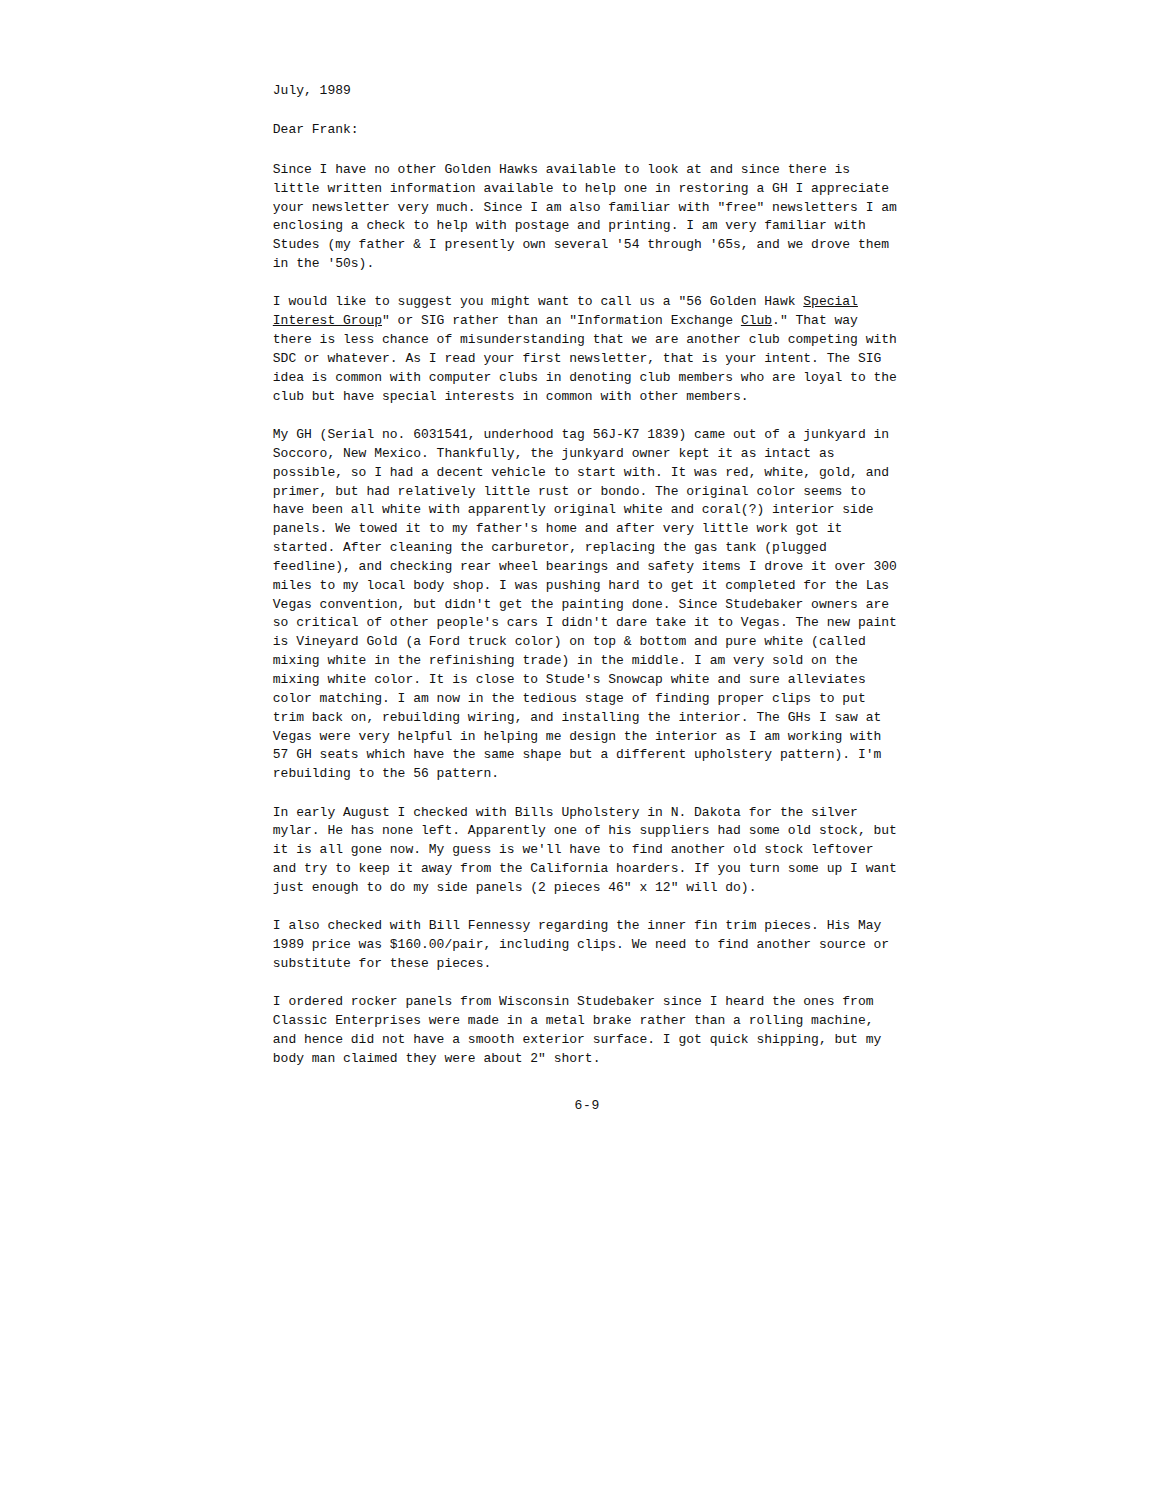July, 1989
Dear Frank:
Since I have no other Golden Hawks available to look at and since there is little written information available to help one in restoring a GH I appreciate your newsletter very much. Since I am also familiar with "free" newsletters I am enclosing a check to help with postage and printing. I am very familiar with Studes (my father & I presently own several '54 through '65s, and we drove them in the '50s).
I would like to suggest you might want to call us a "56 Golden Hawk Special Interest Group" or SIG rather than an "Information Exchange Club." That way there is less chance of misunderstanding that we are another club competing with SDC or whatever. As I read your first newsletter, that is your intent. The SIG idea is common with computer clubs in denoting club members who are loyal to the club but have special interests in common with other members.
My GH (Serial no. 6031541, underhood tag 56J-K7 1839) came out of a junkyard in Soccoro, New Mexico. Thankfully, the junkyard owner kept it as intact as possible, so I had a decent vehicle to start with. It was red, white, gold, and primer, but had relatively little rust or bondo. The original color seems to have been all white with apparently original white and coral(?) interior side panels. We towed it to my father's home and after very little work got it started. After cleaning the carburetor, replacing the gas tank (plugged feedline), and checking rear wheel bearings and safety items I drove it over 300 miles to my local body shop. I was pushing hard to get it completed for the Las Vegas convention, but didn't get the painting done. Since Studebaker owners are so critical of other people's cars I didn't dare take it to Vegas. The new paint is Vineyard Gold (a Ford truck color) on top & bottom and pure white (called mixing white in the refinishing trade) in the middle. I am very sold on the mixing white color. It is close to Stude's Snowcap white and sure alleviates color matching. I am now in the tedious stage of finding proper clips to put trim back on, rebuilding wiring, and installing the interior. The GHs I saw at Vegas were very helpful in helping me design the interior as I am working with 57 GH seats which have the same shape but a different upholstery pattern). I'm rebuilding to the 56 pattern.
In early August I checked with Bills Upholstery in N. Dakota for the silver mylar. He has none left. Apparently one of his suppliers had some old stock, but it is all gone now. My guess is we'll have to find another old stock leftover and try to keep it away from the California hoarders. If you turn some up I want just enough to do my side panels (2 pieces 46" x 12" will do).
I also checked with Bill Fennessy regarding the inner fin trim pieces. His May 1989 price was $160.00/pair, including clips. We need to find another source or substitute for these pieces.
I ordered rocker panels from Wisconsin Studebaker since I heard the ones from Classic Enterprises were made in a metal brake rather than a rolling machine, and hence did not have a smooth exterior surface. I got quick shipping, but my body man claimed they were about 2" short.
6-9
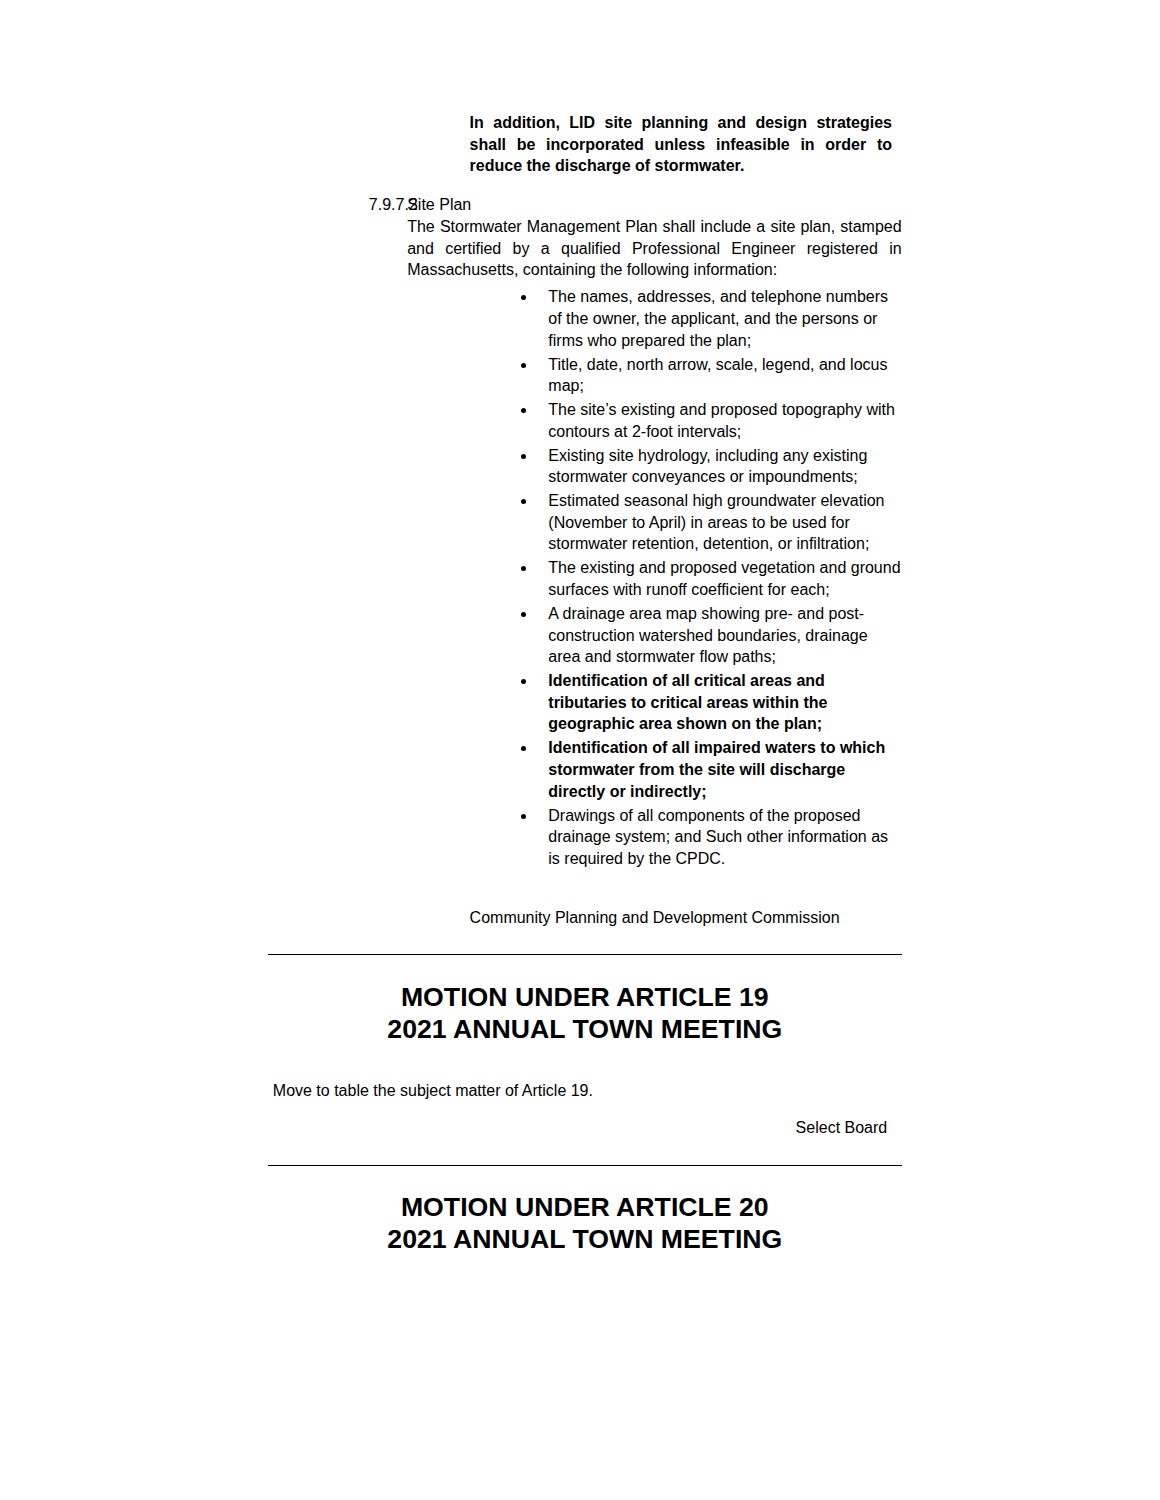In addition, LID site planning and design strategies shall be incorporated unless infeasible in order to reduce the discharge of stormwater.
7.9.7.2
Site Plan
The Stormwater Management Plan shall include a site plan, stamped and certified by a qualified Professional Engineer registered in Massachusetts, containing the following information:
The names, addresses, and telephone numbers of the owner, the applicant, and the persons or firms who prepared the plan;
Title, date, north arrow, scale, legend, and locus map;
The site’s existing and proposed topography with contours at 2-foot intervals;
Existing site hydrology, including any existing stormwater conveyances or impoundments;
Estimated seasonal high groundwater elevation (November to April) in areas to be used for stormwater retention, detention, or infiltration;
The existing and proposed vegetation and ground surfaces with runoff coefficient for each;
A drainage area map showing pre- and post-construction watershed boundaries, drainage area and stormwater flow paths;
Identification of all critical areas and tributaries to critical areas within the geographic area shown on the plan;
Identification of all impaired waters to which stormwater from the site will discharge directly or indirectly;
Drawings of all components of the proposed drainage system; and Such other information as is required by the CPDC.
Community Planning and Development Commission
MOTION UNDER ARTICLE 19
2021 ANNUAL TOWN MEETING
Move to table the subject matter of Article 19.
Select Board
MOTION UNDER ARTICLE 20
2021 ANNUAL TOWN MEETING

• TASK DESCRIPTION
When a line of the data holds the string "drainage", pick it out and copy it.

• OUTPUT BELOW
A drainage area map showing pre- and post-construction watershed boundaries, drainage area and stormwater flow paths;
Drawings of all components of the proposed drainage system; and Such other information as is required by the CPDC.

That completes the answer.